Vortices in Kekulene Molecules

TL;DR

This study uses Monte Carlo simulations to explore magnetic vortex structures in Kekulene molecules, revealing temperature-dependent regimes and potential for nanoscale magnetic applications.

Contribution

It is the first to analyze magnetic vortex configurations in Kekulene molecules across various temperatures and anisotropies using Monte Carlo methods.

Findings

Low-temperature vortex configurations are unique for certain anisotropies.

Vortex-antivortex arrangements emerge at higher anisotropies.

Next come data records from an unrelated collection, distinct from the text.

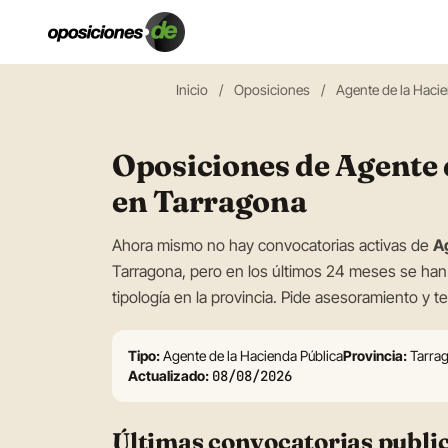
Inicio
/
Oposiciones
/
Agente de la Hacie
Oposiciones de Agente 
en Tarragona
Ahora mismo no hay convocatorias activas de
A
Tarragona, pero en los últimos 24 meses se ha
tipología en la provincia. Pide asesoramiento y 
Tipo:
Agente de la Hacienda Pública
Provincia:
Tarra
Actualizado:
08/08/2026
Últimas convocatorias publi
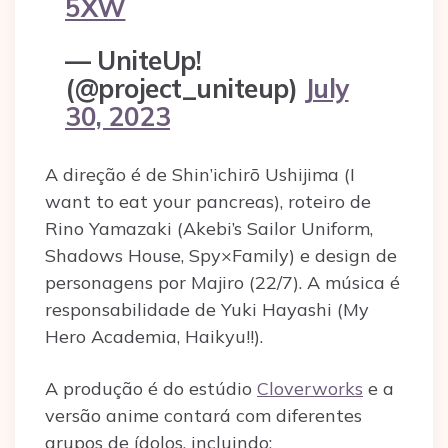
5XW
— UniteUp!
(@project_uniteup)
July
30, 2023
A direção é de Shin’ichirō Ushijima (I
want to eat your pancreas), roteiro de
Rino Yamazaki (Akebi’s Sailor Uniform,
Shadows House, Spy×Family) e design de
personagens por Majiro (22/7). A música é
responsabilidade de Yuki Hayashi (My
Hero Academia, Haikyu!!).
A produção é do estúdio
Cloverworks
e a
versão anime contará com diferentes
grupos de ídolos, incluindo:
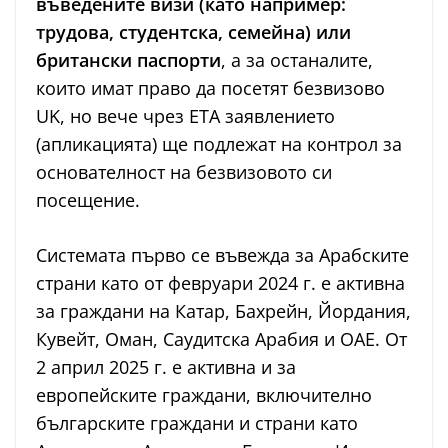
въведените визи (като например:
трудова, студентска, семейна) или
британски паспорти
, а за останалите,
които имат право да посетят безвизово
UK, но вече чрез ЕТА заявлението
(апликацията) ще подлежат на контрол за
основателност на безвизовото си
посещение.
Системата първо се въвежда за Арабските
страни като от февруари 2024 г. е активна
за граждани на Катар, Бахрейн, Йордания,
Кувейт, Оман, Саудитска Арабия и ОАЕ. От
2 април 2025 г. е активна и за
европейските граждани, включително
българските граждани и страни като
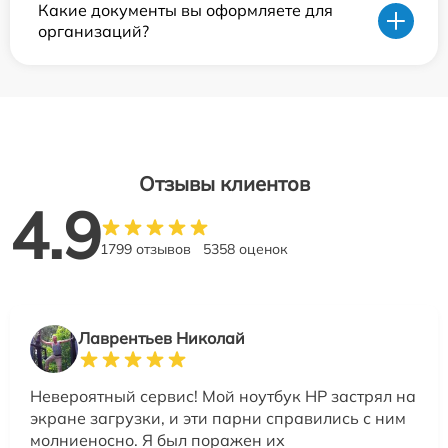
Какие документы вы оформляете для
организаций?
Отзывы клиентов
4.9
1799 отзывов
5358 оценок
Лаврентьев Николай
Невероятный сервис! Мой ноутбук HP застрял на
экране загрузки, и эти парни справились с ним
молниеносно. Я был поражен их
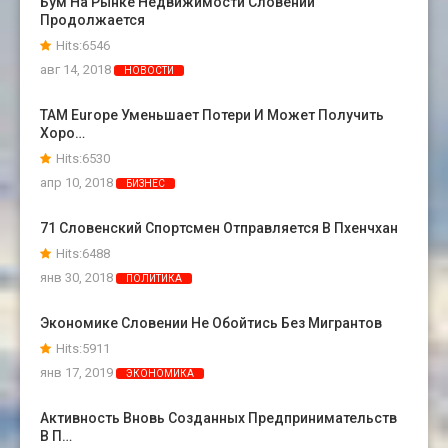
Бум На Рынке Недвижимости Словении
Продолжается
Hits:6546
авг 14, 2018
НОВОСТИ
TAM Europe Уменьшает Потери И Может Получить
Хоро…
Hits:6530
апр 10, 2018
БИЗНЕС
71 Словенский Спортсмен Отправляется В Пхенчхан
Hits:6488
янв 30, 2018
ПОЛИТИКА
Экономике Словении Не Обойтись Без Мигрантов
Hits:5911
янв 17, 2019
ЭКОНОМИКА
Активность Вновь Созданных Предпринимательств
В П…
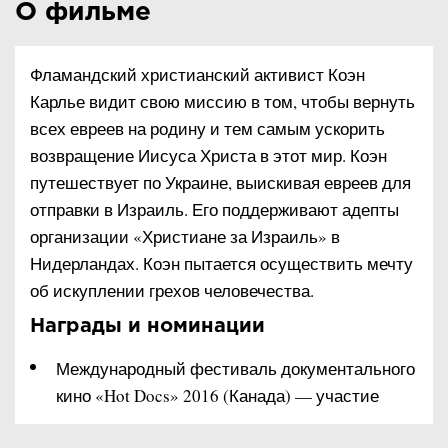
О фильме
Фламандский христианский активист Коэн
Карлье видит свою миссию в том, чтобы вернуть
всех евреев на родину и тем самым ускорить
возвращение Иисуса Христа в этот мир. Коэн
путешествует по Украине, выискивая евреев для
отправки в Израиль. Его поддерживают адепты
организации «Христиане за Израиль» в
Нидерландах. Коэн пытается осуществить мечту
об искуплении грехов человечества.
Награды и номинации
Международный фестиваль документального
кино «Hot Docs» 2016 (Канада) — участие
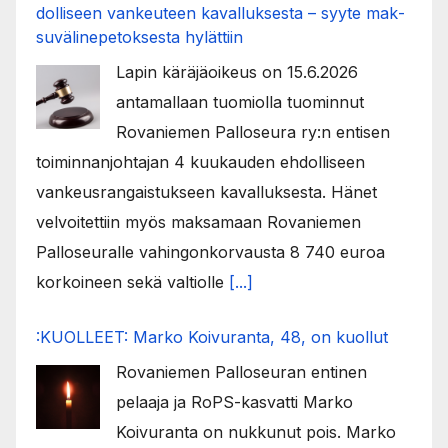
dol­li­seen van­keu­teen ka­val­luk­ses­ta – syyte mak­
su­vä­li­ne­pe­tok­ses­ta hy­lät­tiin
Lapin käräjäoikeus on 15.6.2026
antamallaan tuomiolla tuominnut
Rovaniemen Palloseura ry:n entisen
toiminnanjohtajan 4 kuukauden ehdolliseen
vankeusrangaistukseen kavalluksesta. Hänet
velvoitettiin myös maksamaan Rovaniemen
Palloseuralle vahingonkorvausta 8 740 euroa
korkoineen sekä valtiolle
[...]
:KUOLLEET: Marko Koivuranta, 48, on kuollut
Rovaniemen Palloseuran entinen
pelaaja ja RoPS-kasvatti Marko
Koivuranta on nukkunut pois. Marko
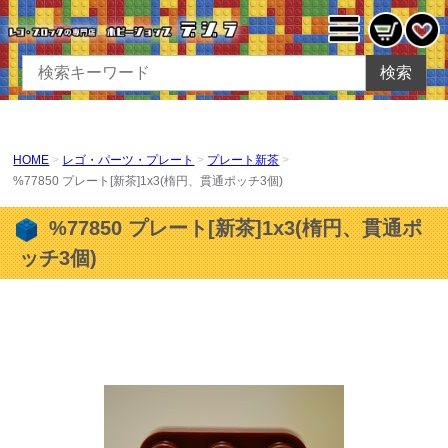
検索
HOME
レゴ・パーツ・プレート
プレート新茶
%77850 プレート[新茶]1x3(楕円、貫通ポッチ3個)
%77850 プレート[新茶]1x3(楕円、貫通ポ
ッチ3個)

Vortex structures disorder with increasing temperature.

Abstract

Kekulene is an aromatic hydrocarbon with formula C48H24 arranged in the shape of a closed super-ring as shown in Fig. 2. It consists of a sublattice with 48 C atoms with spin 5/2 and a 24 hydrogen sublattice with spin 2. In this communication, we use Monte Carlo simulations to determine the magnetic structures present in Kekulene for several temperatures (T) and dipole anisotropies ({\delta} = D/J). Our results show that there are two regimes at low temperature separated by a crossover at 2.5 < {\delta}cross < 3.0. For {\delta} < {\delta}cross the ground state has a unique vortex configuration. In the region {\delta} > {\delta}cross arrangements of vortices-antivortices (V-AV) appears. As temperature raises the vortex structure disorders and small oscillations take over. The importance on synthesizing this molecule grounds in the possibility of building real planar structures of sizes at least 10 times smaller than the earlier proposed permalloy nanodots. It is worthy to mention that Kekulene is a planar structure with atomic thickness, which is a great advantage compared with other nanomagnetic structures.